In conclusion, an new hypothesis could be formulated: the possibility that not the overstimulation of the regulatory branch of the immunity response but an overstimulation of the Th17 branch of the immune response could be the cornerstone of the incapacity of dogs to clear from their SNA.
The results of the microarray study were partially in accordance to the starting hypothesis. Indeed, the results showed an overexpression of genes involved in in the development of the protective Th1 (IFN-γ, STAT4, IL-16, CCL3, CCL4, and CXCL10) as well as genes involved in the regulatory path of the adaptive immunity (IL-16 and Ikaros). But the results of this study did not show an increase in IL-10. No conclusion could be drawn from these results; indeed, they were only the reflection of a fixed image at a given moment and we cannot consider qPCR results as the exact replica of the production of cytokines in the microenvironment. Nevertheless this study pointed out new possible areas of research.

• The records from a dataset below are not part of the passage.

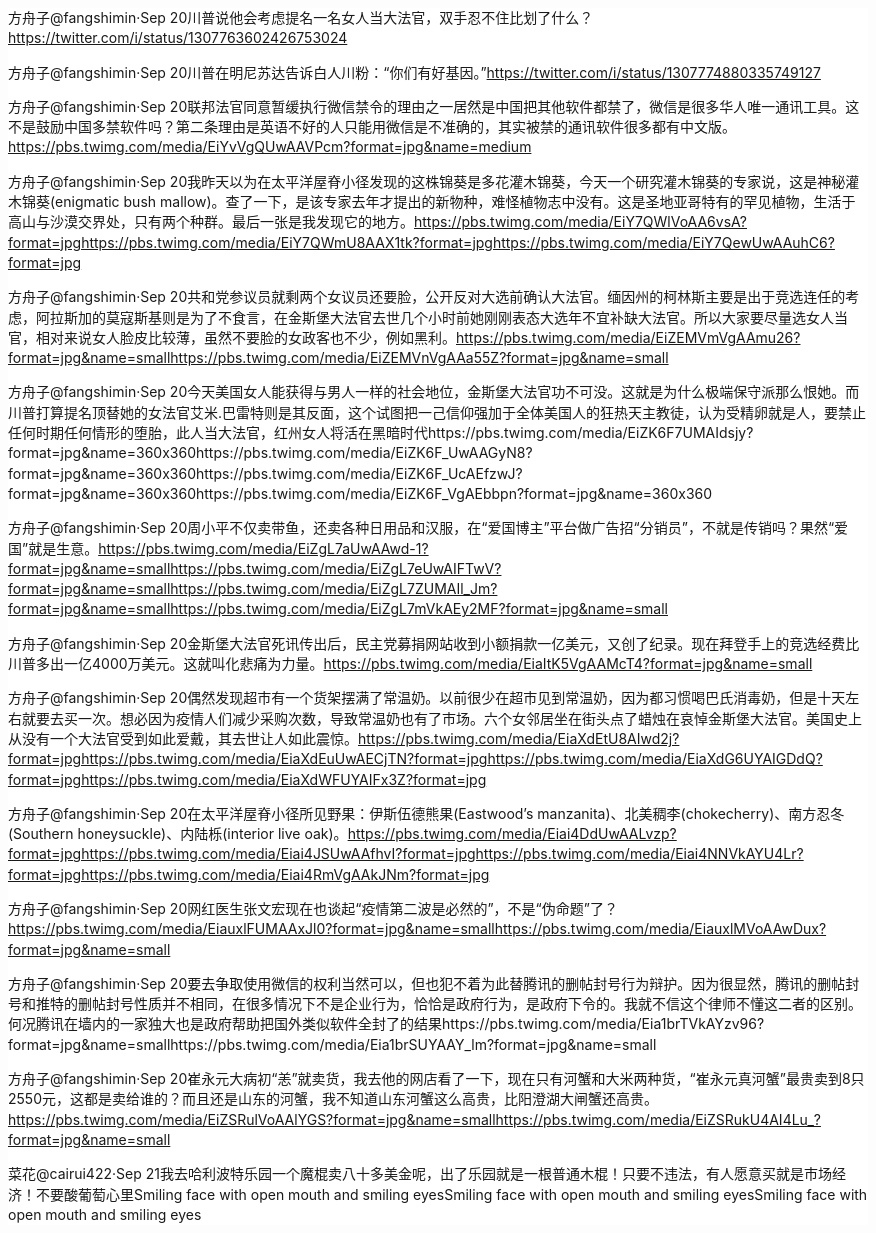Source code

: 方舟子@fangshimin·Sep 20川普说他会考虑提名一名女人当大法官，双手忍不住比划了什么？https://twitter.com/i/status/1307763602426753024





方舟子@fangshimin·Sep 20川普在明尼苏达告诉白人川粉：“你们有好基因。”https://twitter.com/i/status/1307774880335749127

方舟子@fangshimin·Sep 20联邦法官同意暂缓执行微信禁令的理由之一居然是中国把其他软件都禁了，微信是很多华人唯一通讯工具。这不是鼓励中国多禁软件吗？第二条理由是英语不好的人只能用微信是不准确的，其实被禁的通讯软件很多都有中文版。https://pbs.twimg.com/media/EiYvVgQUwAAVPcm?format=jpg&name=medium

方舟子@fangshimin·Sep 20我昨天以为在太平洋屋脊小径发现的这株锦葵是多花灌木锦葵，今天一个研究灌木锦葵的专家说，这是神秘灌木锦葵(enigmatic bush mallow)。查了一下，是该专家去年才提出的新物种，难怪植物志中没有。这是圣地亚哥特有的罕见植物，生活于高山与沙漠交界处，只有两个种群。最后一张是我发现它的地方。https://pbs.twimg.com/media/EiY7QWlVoAA6vsA?format=jpghttps://pbs.twimg.com/media/EiY7QWmU8AAX1tk?format=jpghttps://pbs.twimg.com/media/EiY7QewUwAAuhC6?format=jpg

方舟子@fangshimin·Sep 20共和党参议员就剩两个女议员还要脸，公开反对大选前确认大法官。缅因州的柯林斯主要是出于竞选连任的考虑，阿拉斯加的莫寇斯基则是为了不食言，在金斯堡大法官去世几个小时前她刚刚表态大选年不宜补缺大法官。所以大家要尽量选女人当官，相对来说女人脸皮比较薄，虽然不要脸的女政客也不少，例如黑利。https://pbs.twimg.com/media/EiZEMVmVgAAmu26?format=jpg&name=smallhttps://pbs.twimg.com/media/EiZEMVnVgAAa55Z?format=jpg&name=small

方舟子@fangshimin·Sep 20今天美国女人能获得与男人一样的社会地位，金斯堡大法官功不可没。这就是为什么极端保守派那么恨她。而川普打算提名顶替她的女法官艾米.巴雷特则是其反面，这个试图把一己信仰强加于全体美国人的狂热天主教徒，认为受精卵就是人，要禁止任何时期任何情形的堕胎，此人当大法官，红州女人将活在黑暗时代https://pbs.twimg.com/media/EiZK6F7UMAIdsjy?format=jpg&name=360x360https://pbs.twimg.com/media/EiZK6F_UwAAGyN8?format=jpg&name=360x360https://pbs.twimg.com/media/EiZK6F_UcAEfzwJ?format=jpg&name=360x360https://pbs.twimg.com/media/EiZK6F_VgAEbbpn?format=jpg&name=360x360

方舟子@fangshimin·Sep 20周小平不仅卖带鱼，还卖各种日用品和汉服，在“爱国博主”平台做广告招“分销员”，不就是传销吗？果然“爱国”就是生意。https://pbs.twimg.com/media/EiZgL7aUwAAwd-1?format=jpg&name=smallhttps://pbs.twimg.com/media/EiZgL7eUwAIFTwV?format=jpg&name=smallhttps://pbs.twimg.com/media/EiZgL7ZUMAIl_Jm?format=jpg&name=smallhttps://pbs.twimg.com/media/EiZgL7mVkAEy2MF?format=jpg&name=small

方舟子@fangshimin·Sep 20金斯堡大法官死讯传出后，民主党募捐网站收到小额捐款一亿美元，又创了纪录。现在拜登手上的竞选经费比川普多出一亿4000万美元。这就叫化悲痛为力量。https://pbs.twimg.com/media/EiaItK5VgAAMcT4?format=jpg&name=small

方舟子@fangshimin·Sep 20偶然发现超市有一个货架摆满了常温奶。以前很少在超市见到常温奶，因为都习惯喝巴氏消毒奶，但是十天左右就要去买一次。想必因为疫情人们减少采购次数，导致常温奶也有了市场。六个女邻居坐在街头点了蜡烛在哀悼金斯堡大法官。美国史上从没有一个大法官受到如此爱戴，其去世让人如此震惊。https://pbs.twimg.com/media/EiaXdEtU8AIwd2j?format=jpghttps://pbs.twimg.com/media/EiaXdEuUwAECjTN?format=jpghttps://pbs.twimg.com/media/EiaXdG6UYAIGDdQ?format=jpghttps://pbs.twimg.com/media/EiaXdWFUYAIFx3Z?format=jpg

方舟子@fangshimin·Sep 20在太平洋屋脊小径所见野果：伊斯伍德熊果(Eastwood’s manzanita)、北美稠李(chokecherry)、南方忍冬(Southern honeysuckle)、内陆栎(interior live oak)。https://pbs.twimg.com/media/Eiai4DdUwAALvzp?format=jpghttps://pbs.twimg.com/media/Eiai4JSUwAAfhvI?format=jpghttps://pbs.twimg.com/media/Eiai4NNVkAYU4Lr?format=jpghttps://pbs.twimg.com/media/Eiai4RmVgAAkJNm?format=jpg

方舟子@fangshimin·Sep 20网红医生张文宏现在也谈起“疫情第二波是必然的”，不是“伪命题”了？https://pbs.twimg.com/media/EiauxlFUMAAxJl0?format=jpg&name=smallhttps://pbs.twimg.com/media/EiauxlMVoAAwDux?format=jpg&name=small

方舟子@fangshimin·Sep 20要去争取使用微信的权利当然可以，但也犯不着为此替腾讯的删帖封号行为辩护。因为很显然，腾讯的删帖封号和推特的删帖封号性质并不相同，在很多情况下不是企业行为，恰恰是政府行为，是政府下令的。我就不信这个律师不懂这二者的区别。何况腾讯在墙内的一家独大也是政府帮助把国外类似软件全封了的结果https://pbs.twimg.com/media/Eia1brTVkAYzv96?format=jpg&name=smallhttps://pbs.twimg.com/media/Eia1brSUYAAY_lm?format=jpg&name=small

方舟子@fangshimin·Sep 20崔永元大病初“恙”就卖货，我去他的网店看了一下，现在只有河蟹和大米两种货，“崔永元真河蟹”最贵卖到8只2550元，这都是卖给谁的？而且还是山东的河蟹，我不知道山东河蟹这么高贵，比阳澄湖大闸蟹还高贵。https://pbs.twimg.com/media/EiZSRulVoAAlYGS?format=jpg&name=smallhttps://pbs.twimg.com/media/EiZSRukU4AI4Lu_?format=jpg&name=small

菜花@cairui422·Sep 21我去哈利波特乐园一个魔棍卖八十多美金呢，出了乐园就是一根普通木棍！只要不违法，有人愿意买就是市场经济！不要酸葡萄心里Smiling face with open mouth and smiling eyesSmiling face with open mouth and smiling eyesSmiling face with open mouth and smiling eyes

The results obtained after the sequencing of the promotor zone of the gene encoding IL-10 did not show any clear difference between affected and healthy dogs. However, this study was undertaken with a very limited number of dogs. In order to further assess the possibility of a genetic modification as the cornerstone of the development of SNA, more dogs should be analysed and the sequencing analysis should be run in parallel with an ELISA analysis.